You’ve done a good job declaring your columns NOT NULL
where possible. That helps performance a lot.
Your first query seems to be illogical, as it combines an aggregate function with a DISTINCT
qualifier. MySQL allows a lot of sloppiness in aggregate queries unfortunately.
It looks like you’re looking for a resultset with a row for each location that shows the the largest replication_number at that location. Do you want this query instead?
select location_code,
Max(replication_number) as replication
from hybrid_exp_trait_dtl t
where t.experiment_id='NSKOK12K1102' and t.trial_status='MLT'
group by location_code
Your Index_4
will allow this query to be satisfied using a so-called loose index scan, which is really very fast.
Your second query will most likely be a lot faster if you change your fourth compound key (the one you’ve named hbrid
) to have the following order.
(EXPERIMENT_ID,TRAIT_NAME,HYBRID_NUMBER)
That is because your query looks for exact values of EXPERIMENT_ID
and TRAIT_NAME
. When those two columns come first in the index, the query can jump to the exact position in the index and then sequentially reel off your results.

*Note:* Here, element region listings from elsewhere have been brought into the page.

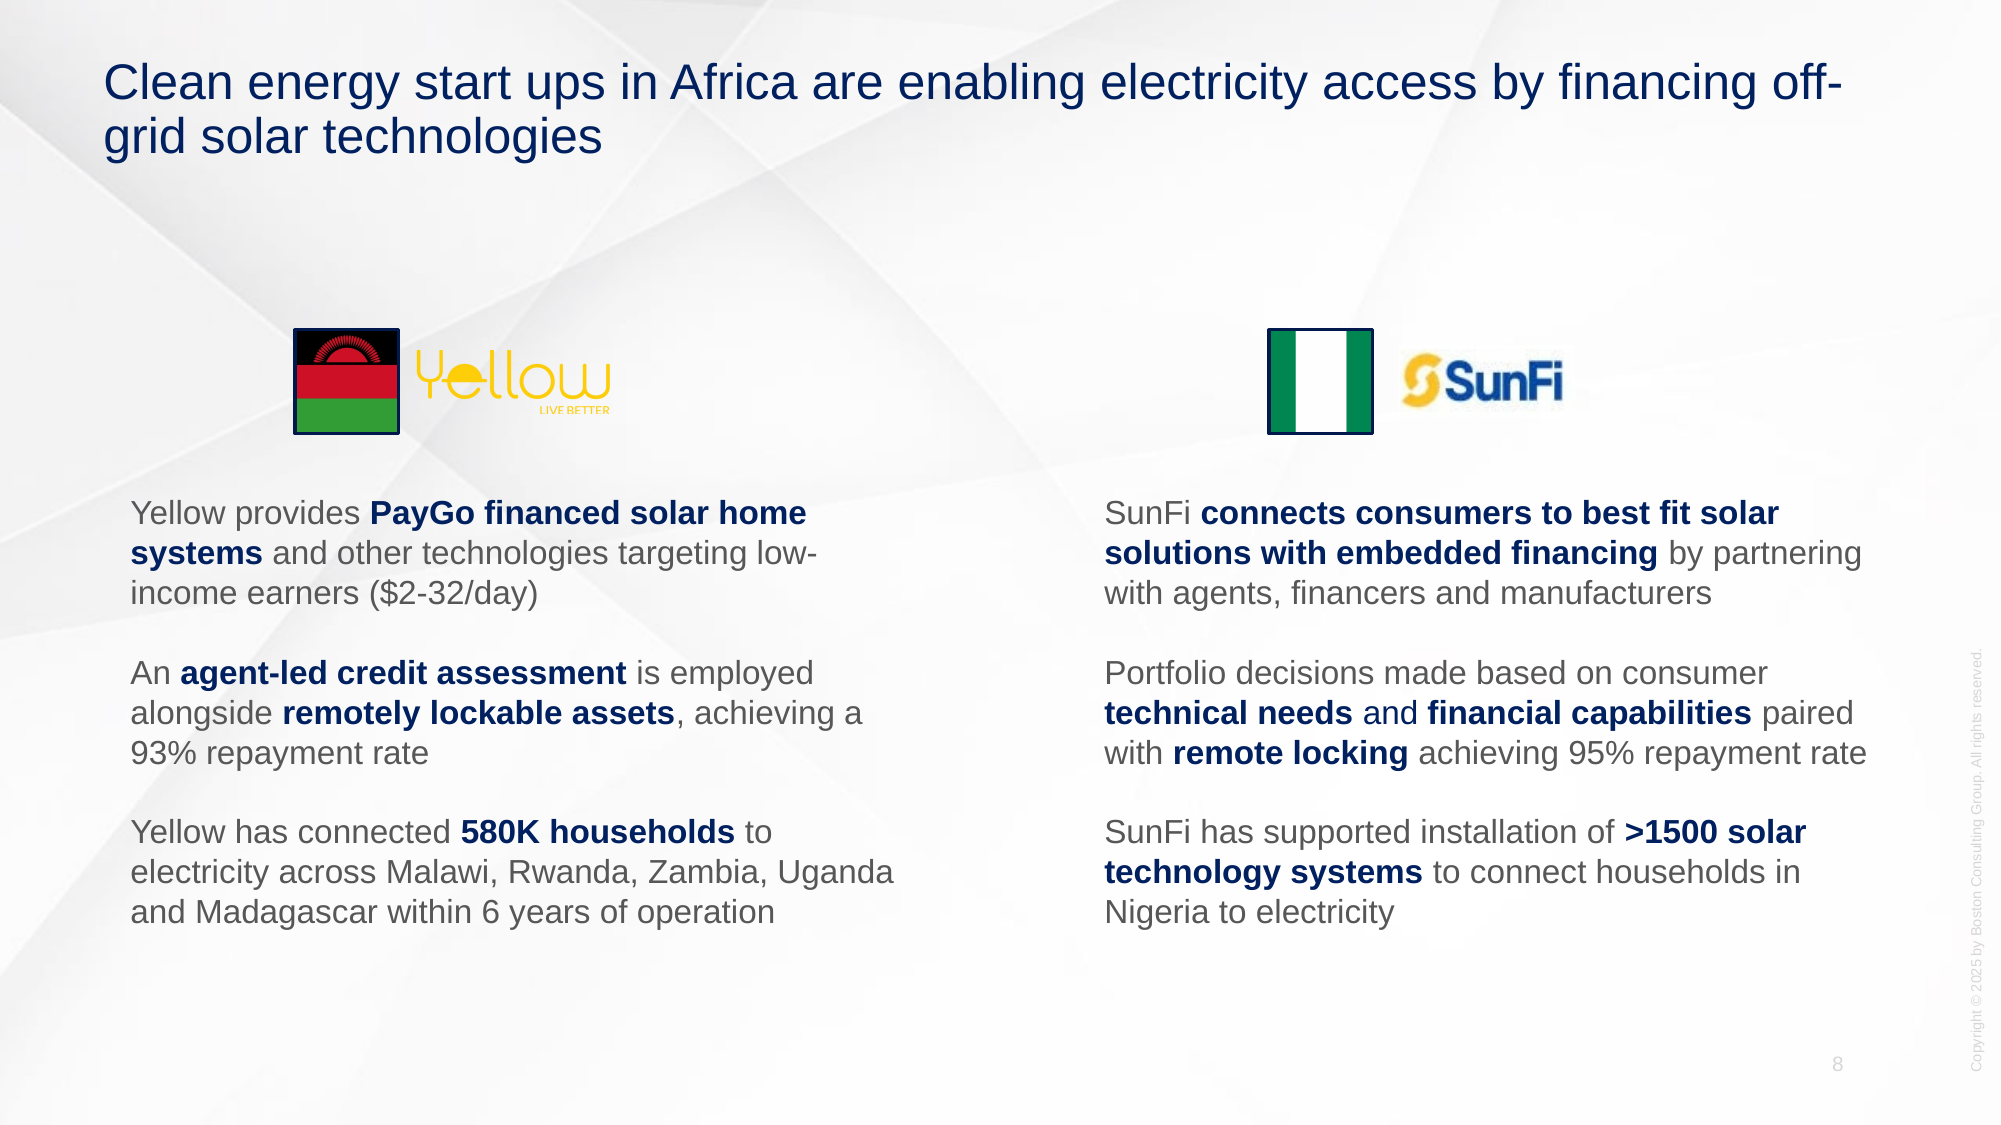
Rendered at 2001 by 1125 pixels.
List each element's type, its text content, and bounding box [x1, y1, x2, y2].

title Clean energy start ups in Africa are enabling electricity access by financing off-grid solar technologies [103, 55, 1897, 165]
picture [0, 0, 2000, 1125]
text_box SunFi connects consumers to best fit solar solutions with embedded financing by partnering with agents, financers and manufacturers Portfolio decisions made based on consumer technical needs and financial capabilities paired with remote locking achieving 95% repayment rate SunFi has supported installation of >1500 solar technology systems to connect households in Nigeria to electricity [1089, 484, 1885, 661]
text_box Yellow provides PayGo financed solar home systems and other technologies targeting low-income earners ($2-32/day) An agent-led credit assessment is employed alongside remotely lockable assets, achieving a 93% repayment rate Yellow has connected 580K households to electricity across Malawi, Rwanda, Zambia, Uganda and Madagascar within 6 years of operation [115, 484, 911, 661]
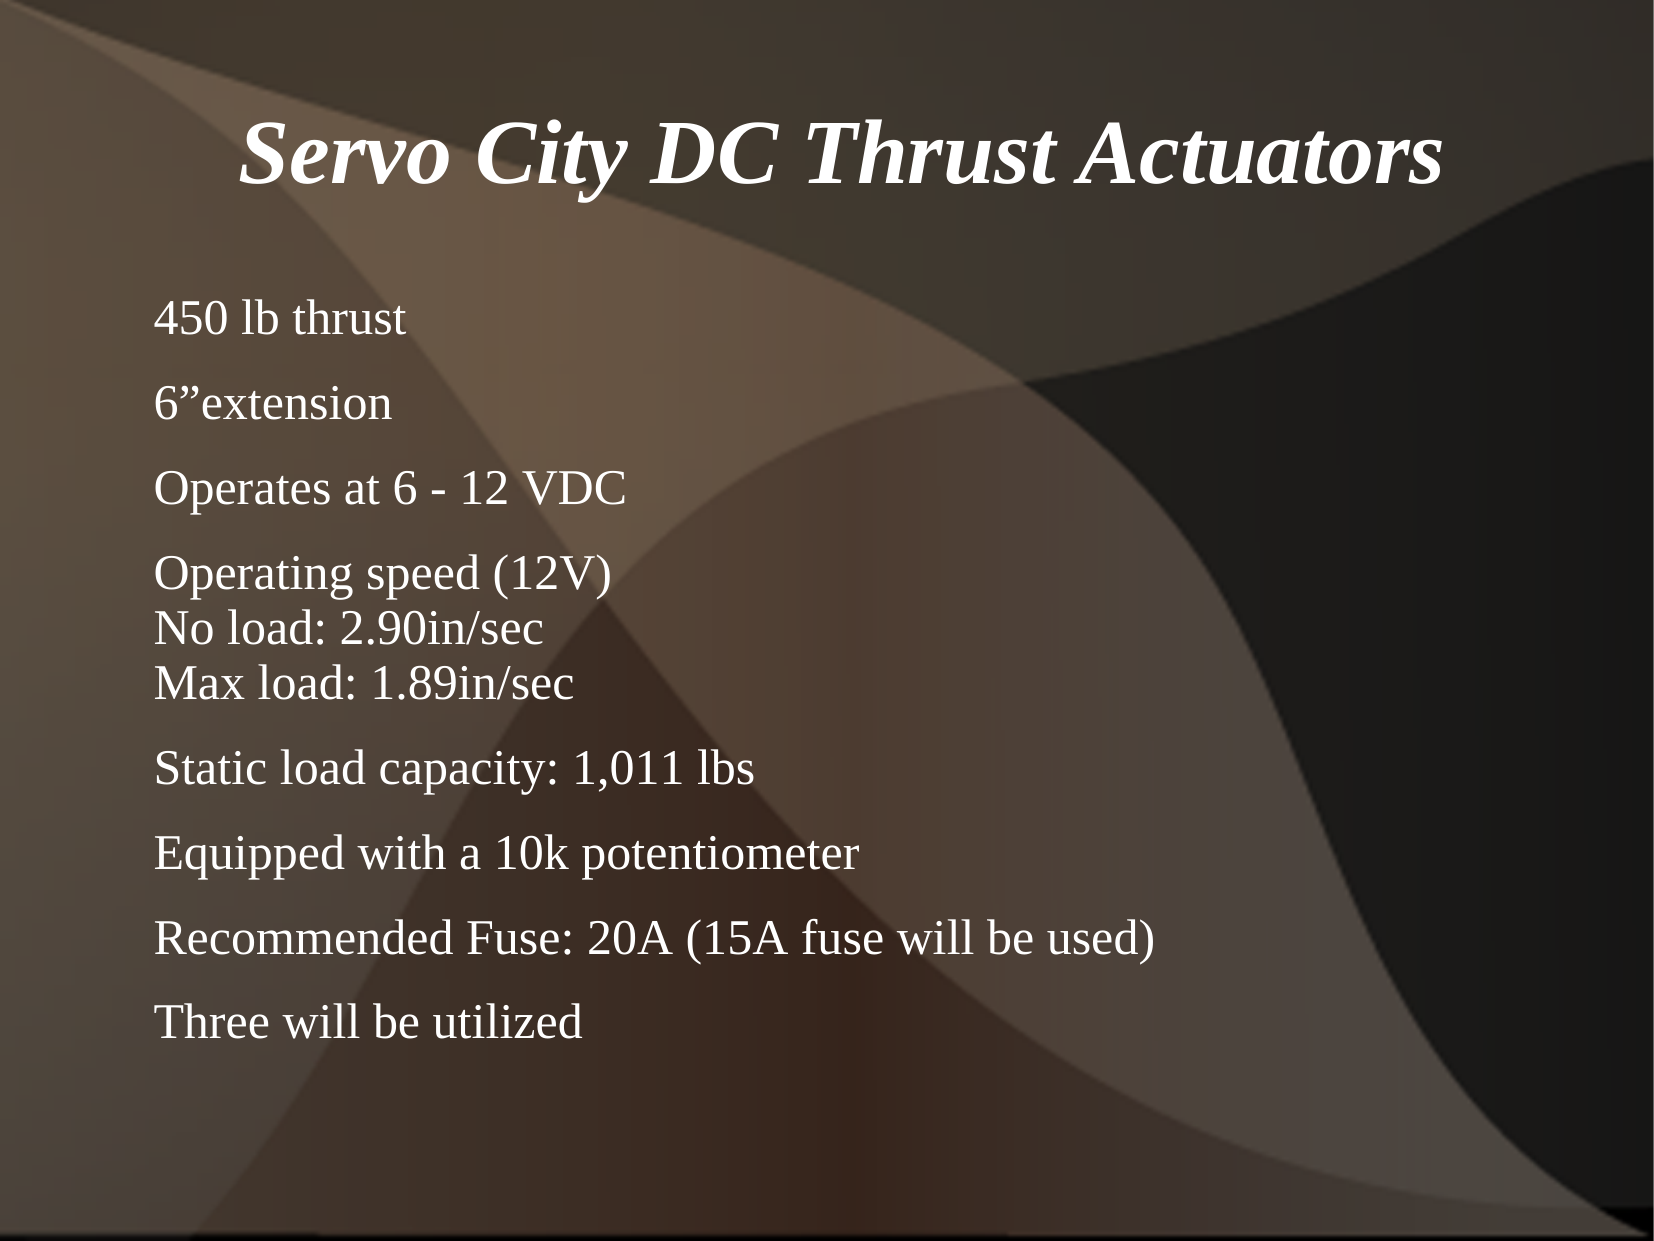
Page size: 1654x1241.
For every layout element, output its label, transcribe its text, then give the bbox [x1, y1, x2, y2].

list 450 lb thrust 6”extension Operates at 6 - 12 VDC Operating speed (12V) No load: 2.90in/sec Max load: 1.89in/sec Static load capacity: 1,011 lbs Equipped with a 10k potentiometer Recommended Fuse: 20A (15A fuse will be used) Three will be utilized [82, 290, 1571, 1109]
title Servo City DC Thrust Actuators [82, 49, 1571, 257]
picture [0, 0, 1654, 1241]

Now, you may have some other query that needs to have HYBRID_NUMBER
first, but you didn’t mention it in your question.
You asked what effect these indexes will have on load performance. It’s hard to answer that question exactly without knowing a lot about your load process.
You don’t have any indexes that call for uniqueness. That is very good for loading performance.
But, there are a few things you can do to speed up loading. They are detailed here. The most important speed trick is probably to avoid autocommit. Start your import process with this SQL command.
SET autocommit=0;
Then do a few hundred INSERT
or UPDATE
statements in a row, then do
COMMIT;
Don’t try to do too many INSERT
or UPDATE
statements before COMMIT
or you’ll use up a lot of RAM with transaction buffers.
You can also turn of foreign key checks while loading. See the web page mentioned above. But be careful. If your loaded data violates foreign key constraints, when you try to turn checking back on you’ll have a mess.
When you’re done with a load operation that changes a large fraction of the rows, do
OPTIMIZE LOCAL TABLE hybrid_exp_trait_dtl;
Your table will be unavailable while this OPTIMIZE
operation runs: it rebuilds the table and indexes.